Na ação livre, quando contraímos todo nosso ser para lançá-lo para frente, temos a consciência mais ou menos clara dos motivos e dos móveis e mesmo, a rigor, do devir pelo qual estes se organizam em ato; mas o puro querer, a corrente que atravessa essa matéria comunicando-lhe a vida é algo que mal sentimos, algo que no máximo roçamos de passagem. (BERGSON, 2005, p. 258).

 

Por um esforço de vontade, então, nós nos instalamos no puro querer do elã vital, mas essa coincidência não durará mais que um instante e sempre será um “[...] querer individual e fragmentário.” (BERGSON, 2005, p. 258). A coincidência parcial, portanto, não pode ser concebida como fusão ou contato com o Ser, mas como “[...] uma coincidência que está sempre defasada ou sempre por vir, uma experiência que se segue de um passado impossível e que antecipa um futuro impossível.” (BARBARAS, 1998, p. 58). Não se trata apenas de renovar a metafísica pela substituição dos conteúdos, senão de mostrar a possibilidade de outra metafísica:

A duração não é somente mudança, devir, mobilidade, é o ser no sentido vivo e ativo da palavra. O tempo não é colocado no lugar do ser, é compreendido como ser nascente, e agora é o ser inteiro que é preciso abordar junto com o tempo. (MERLEAU-PONTY, 1991, p. 204).

 

Bergson não busca um princípio filosófico absoluto, seja da vida, seja da materialidade, nem quer pôr o devir no lugar da essência, realizando o sonho da metafísica tradicional. Os conceitos de ação e movimento caracterizam a fluidez dessa nova maneira de fazer metafísica aliada ao esforço da intuição. Em certa medida, a metafísica clássica e a intuição sugerem dois esforços em sentido contrário, pois “[...] o mesmo esforço pelo qual ligamos ideias a ideias faz desvanecer a intuição que as ideias se propunham a armazenar.” (BERGSON, 2005, p. 258).

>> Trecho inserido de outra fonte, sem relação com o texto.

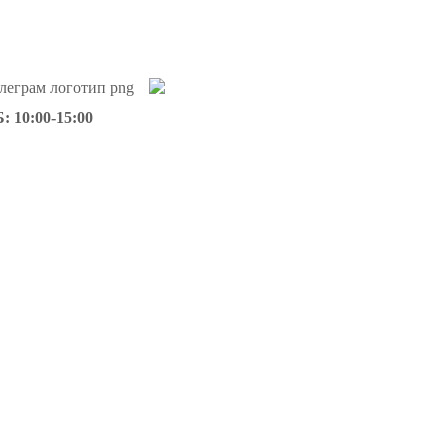
: 10:00-15:00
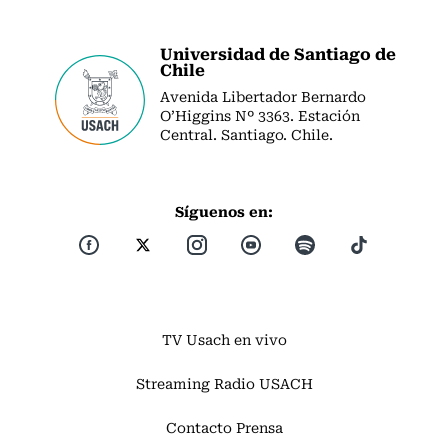
Universidad de Santiago de
Chile
Avenida Libertador Bernardo
O’Higgins Nº 3363. Estación
Central. Santiago. Chile.
Síguenos en:
TV Usach en vivo
Streaming Radio USACH
Contacto Prensa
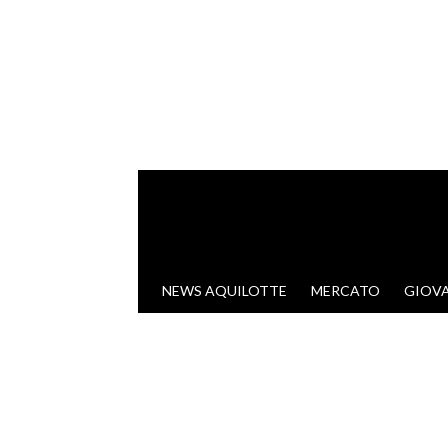
VAI AL CONTENUTO
NEWS AQUILOTTE
MERCATO
GIOVA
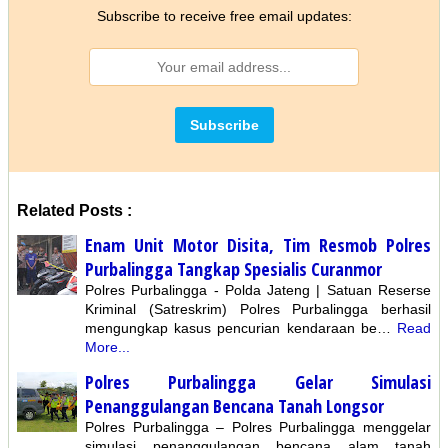
Subscribe to receive free email updates:
Related Posts :
Enam Unit Motor Disita, Tim Resmob Polres
Purbalingga Tangkap Spesialis Curanmor
Polres Purbalingga - Polda Jateng | Satuan Reserse
Kriminal (Satreskrim) Polres Purbalingga berhasil
mengungkap kasus pencurian kendaraan be…
Read
More...
Polres Purbalingga Gelar Simulasi
Penanggulangan Bencana Tanah Longsor
Polres Purbalingga – Polres Purbalingga menggelar
simulasi penanggulangan bencana alam tanah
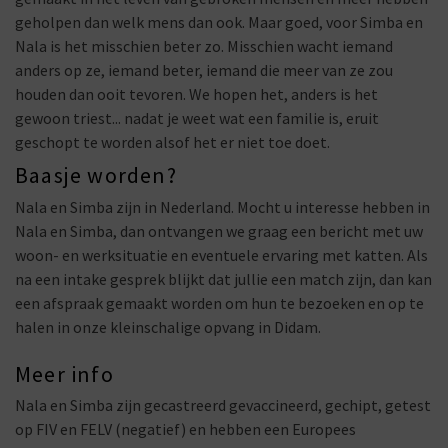
geholpen dan welk mens dan ook. Maar goed, voor Simba en
Nala is het misschien beter zo. Misschien wacht iemand
anders op ze, iemand beter, iemand die meer van ze zou
houden dan ooit tevoren. We hopen het, anders is het
gewoon triest... nadat je weet wat een familie is, eruit
geschopt te worden alsof het er niet toe doet.
Baasje worden?
Nala en Simba zijn in Nederland. Mocht u interesse hebben in
Nala en Simba, dan ontvangen we graag een bericht met uw
woon- en werksituatie en eventuele ervaring met katten. Als
na een intake gesprek blijkt dat jullie een match zijn, dan kan
een afspraak gemaakt worden om hun te bezoeken en op te
halen in onze kleinschalige opvang in Didam.
Meer info
Nala en Simba zijn gecastreerd gevaccineerd, gechipt, getest
op FIV en FELV (negatief) en hebben een Europees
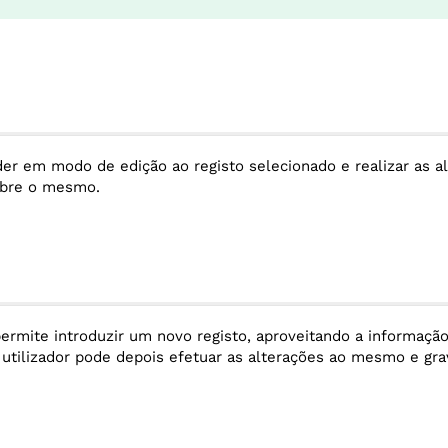
er em modo de edição ao registo selecionado e realizar as a
obre o mesmo.
ermite introduzir um novo registo, aproveitando a informação
 utilizador pode depois efetuar as alterações ao mesmo e gr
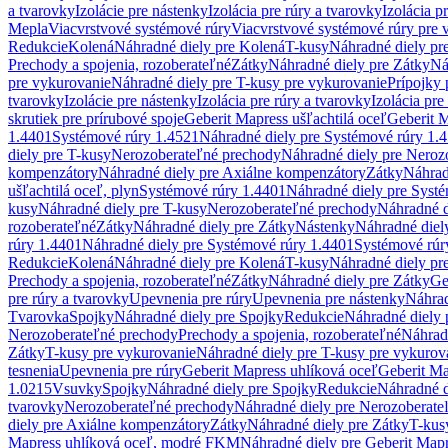
a tvarovky
Izolácie pre nástenky
Izolácia pre rúry a tvarovky
Izolácia p
Mepla
Viacvrstvové systémové rúry
Viacvrstvové systémové rúry pre 
Redukcie
Kolená
Náhradné diely pre Kolená
T-kusy
Náhradné diely pr
Prechody a spojenia, rozoberateľné
Zátky
Náhradné diely pre Zátky
Ná
pre vykurovanie
Náhradné diely pre T-kusy pre vykurovanie
Prípojky 
tvarovky
Izolácie pre nástenky
Izolácia pre rúry a tvarovky
Izolácia pre
skrutiek pre prírubové spoje
Geberit Mapress ušľachtilá oceľ
Geberit M
1.4401
Systémové rúry 1.4521
Náhradné diely pre Systémové rúry 1.
diely pre T-kusy
Nerozoberateľné prechody
Náhradné diely pre Neroz
kompenzátory
Náhradné diely pre Axiálne kompenzátory
Zátky
Náhrad
ušľachtilá oceľ, plyn
Systémové rúry 1.4401
Náhradné diely pre Syst
kusy
Náhradné diely pre T-kusy
Nerozoberateľné prechody
Náhradné d
rozoberateľné
Zátky
Náhradné diely pre Zátky
Nástenky
Náhradné diel
rúry 1.4401
Náhradné diely pre Systémové rúry 1.4401
Systémové rúr
Redukcie
Kolená
Náhradné diely pre Kolená
T-kusy
Náhradné diely pr
Prechody a spojenia, rozoberateľné
Zátky
Náhradné diely pre Zátky
Ge
pre rúry a tvarovky
Upevnenia pre rúry
Upevnenia pre nástenky
Náhrad
Tvarovka
Spojky
Náhradné diely pre Spojky
Redukcie
Náhradné diely 
Nerozoberateľné prechody
Prechody a spojenia, rozoberateľné
Náhradn
Zátky
T-kusy pre vykurovanie
Náhradné diely pre T-kusy pre vykurov
tesnenia
Upevnenia pre rúry
Geberit Mapress uhlíková oceľ
Geberit Ma
1.0215
Vsuvky
Spojky
Náhradné diely pre Spojky
Redukcie
Náhradné d
tvarovky
Nerozoberateľné prechody
Náhradné diely pre Nerozoberate
diely pre Axiálne kompenzátory
Zátky
Náhradné diely pre Zátky
T-kus
Mapress uhlíková oceľ, modré FKM
Náhradné diely pre Geberit Map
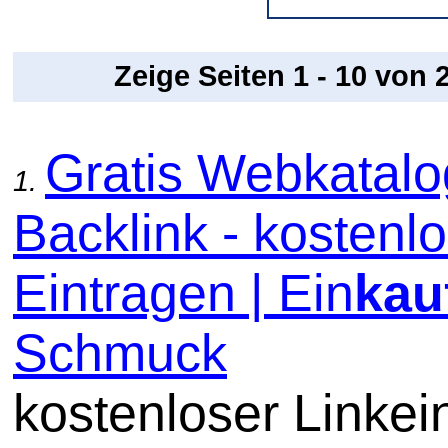
Zeige Seiten 1 - 10 von
Gratis Webkatal
1.
Backlink - kostenl
Eintragen | Ein
kau
Schmuck
kostenloser Linkein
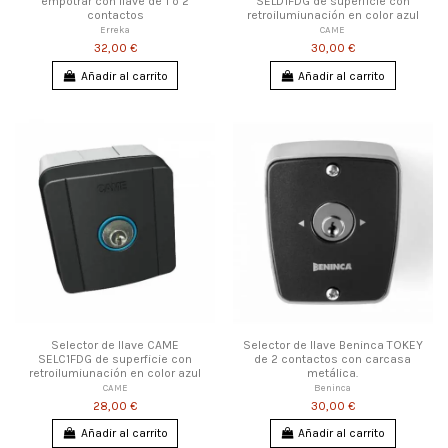
empotrar con llave de 1 o 2
SELD1FDG de superficie con
contactos
retroilumiunación en color azul
Erreka
CAME
32,00 €
30,00 €
Añadir al carrito
Añadir al carrito
Selector de llave CAME
Selector de llave Beninca TOKEY
SELC1FDG de superficie con
de 2 contactos con carcasa
retroilumiunación en color azul
metálica.
CAME
Beninca
28,00 €
30,00 €
Añadir al carrito
Añadir al carrito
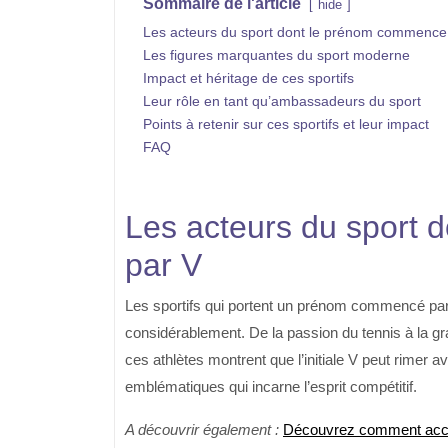
Sommaire de l'article
hide
Les acteurs du sport dont le prénom commence
Les figures marquantes du sport moderne
Impact et héritage de ces sportifs
Leur rôle en tant qu’ambassadeurs du sport
Points à retenir sur ces sportifs et leur impact
FAQ
Les acteurs du sport
par V
Les sportifs qui portent un prénom commencé par l
considérablement. De la passion du tennis à la gra
ces athlètes montrent que l’initiale V peut rime
emblématiques qui incarne l’esprit compétitif.
A découvrir également :
Découvrez comment accéd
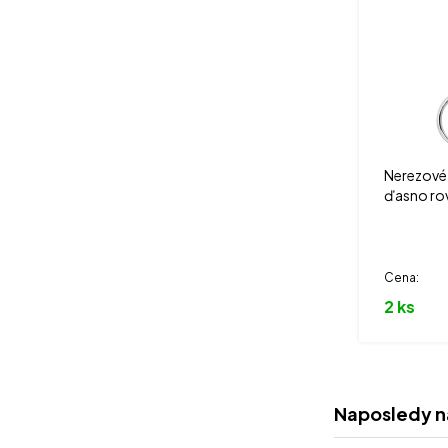
Nerezové 
ďasno ro
Cena:
2 ks
Naposledy n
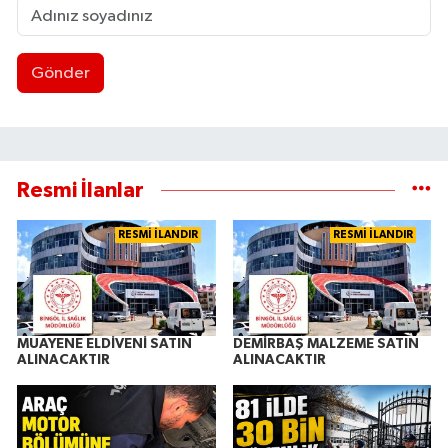
Gönder
Resmi İlanlar
RESMİ İLANDIR
RESMİ İLANDIR
MUAYENE ELDİVENİ SATIN
DEMİRBAŞ MALZEME SATIN
ALINACAKTIR
ALINACAKTIR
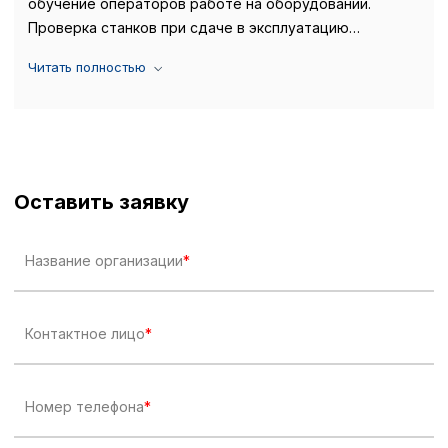
обучение операторов работе на оборудовании.
Проверка станков при сдаче в эксплуатацию
производится на тестовой детали по чертежам
Политика в отнош
Заказчика. Также «Интервесп» осуществляет и
обработки сookies
производит все виды монтажа и пуско-наладочных
работ.
Настройте параметры и
файлов cookie
Вы можете настроить ис
каждого типа файлов co
Оставить заявку
типа «технические (обяз
без которых невозможно
функционирование сайта
Название организации
Ваш выбор настроек на 1
этого периода Сайт сно
согласие. Вы вправе изм
настроек файлов cookie (
Контактное лицо
согласие) в любое врем
путем перехода по ссыл
верхней части страницы
Номер телефона
настроек cookie».
Перед тем как совершит
параметров использован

Na história da filosofia, qualquer intuição original se desenvolve por conceitos. Entretanto, para reestabelecer o contato primitivo com a intuição, haveria que desfazer toda essa construção conceitual. Daí se desprende a “dialética bergsoniana” como uma distensão da intuição (PRADO JÚNIOR, 1989, p. 29). Para um discípulo atento, exercer a intuição de acordo com o mestre significa habituar-se a esse “[...] vai-e-vem contínuo entre a natureza e o espírito.” (BERGSON, 2005, p. 259).

 

Referências

BARBARAS, R. Le tournant de l’expérience. Paris: Vrin, 1998.

BERGSON, H. A evolução criadora. São Paulo: Martins Fontes, 2005.

BERGSON, H. O pensamento e o movente. São Paulo: Martins Fontes, 2006a.

BERGSON, H. Matéria e memória: ensaio sobre a relação do corpo com o espírito. São Paulo: Martins Fontes, 2006b.

DELEUZE, G. Cinema I – A imagem-movimento. São Paulo: Editora 34, 2018.

LEBRUN, G. La patience du concept. Paris: NRF, 1972.

MERLEAU-PONTY, M. Signos. São Paulo: Martins Fontes, 1991.

PAIVA, R. Impulso criador e drama vital em Bergson. Trans/Form/Ação: Revista de Filosofia da Unesp, v. 46, n. 2, p. 253 – 274, 2023.

PRADO JÚNIOR, B. Presença e campo Transcendental. São Paulo: Edusp, 1989.

WORMS, F. Bergson ou les deux sens de la vie. Paris: PUF, 2004.